Centipedegrass is slow-growing, warm-season grass with coarse leaves. It does best in acidic soil and full sun or partial shade. It is a low-maintenance grass best used as a general-purpose turf. Centipedegrass can take up to 3-years to establish when seeded.
Centipedegrass has a light color and coarse texture.
Centipedegrass should be mowed to a height of 1 inch; it should not exceed 2 inches. Once established, centipedegrass requires 0.5-1 lb of nitrogen per 1,000 sq ft per year. To prevent centipedegrass from becoming thatchy, don’t over-fertilize.
Tolerance Rating Centipedegrass
Centipedegrass has good tolerance to heat, drought and shade. However, performs poorly in colder temperatures and very poorly in high-traffic areas.
St. Augustinegrass is a fast-growing warm-season grass with a medium to dark green color and coarse texture. Unfortunately, it has a low tolerance to cold weather, so it may not be the best option for use in Charlotte.
St. Augustinegrass has a medium to dark color and coarse texture.
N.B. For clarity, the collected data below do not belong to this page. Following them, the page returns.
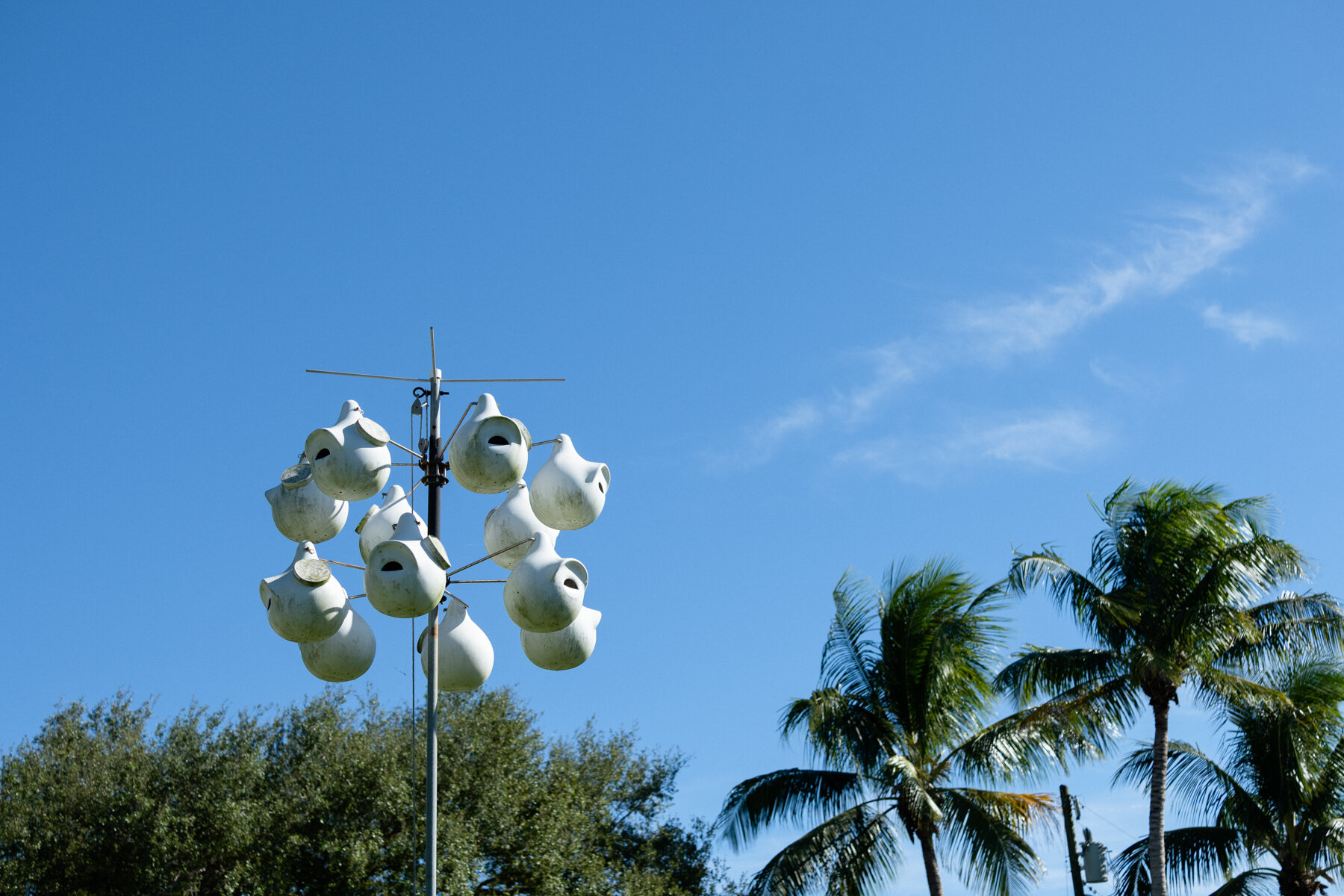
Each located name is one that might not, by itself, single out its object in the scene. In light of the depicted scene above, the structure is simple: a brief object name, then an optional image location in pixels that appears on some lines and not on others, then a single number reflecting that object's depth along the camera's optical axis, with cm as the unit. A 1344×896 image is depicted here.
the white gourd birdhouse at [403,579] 657
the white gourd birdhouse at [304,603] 670
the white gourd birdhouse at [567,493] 747
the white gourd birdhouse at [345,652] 688
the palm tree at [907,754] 1831
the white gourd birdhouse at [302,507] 734
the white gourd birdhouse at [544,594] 689
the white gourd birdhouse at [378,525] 738
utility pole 1845
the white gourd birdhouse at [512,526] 742
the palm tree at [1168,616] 1859
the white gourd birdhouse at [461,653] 706
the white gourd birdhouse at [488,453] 723
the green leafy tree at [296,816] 2066
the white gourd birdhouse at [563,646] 719
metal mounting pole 636
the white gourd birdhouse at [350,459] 710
St. Augustine requires frequent mowing. It should be mowed to a height of 2.5 to 4 inches. For fertilizing, use no more than 4 lbs of nitrogen per 1,000 sq ft per year. Overfertilization and irrigation can result in thatch buildup.
Tolerance Rating St. Augustinggrass
St. Augustinggrass is tolerant to heat, cold and drought. However, it does poorly in cold temperatures and very poorly in areas with high traffic.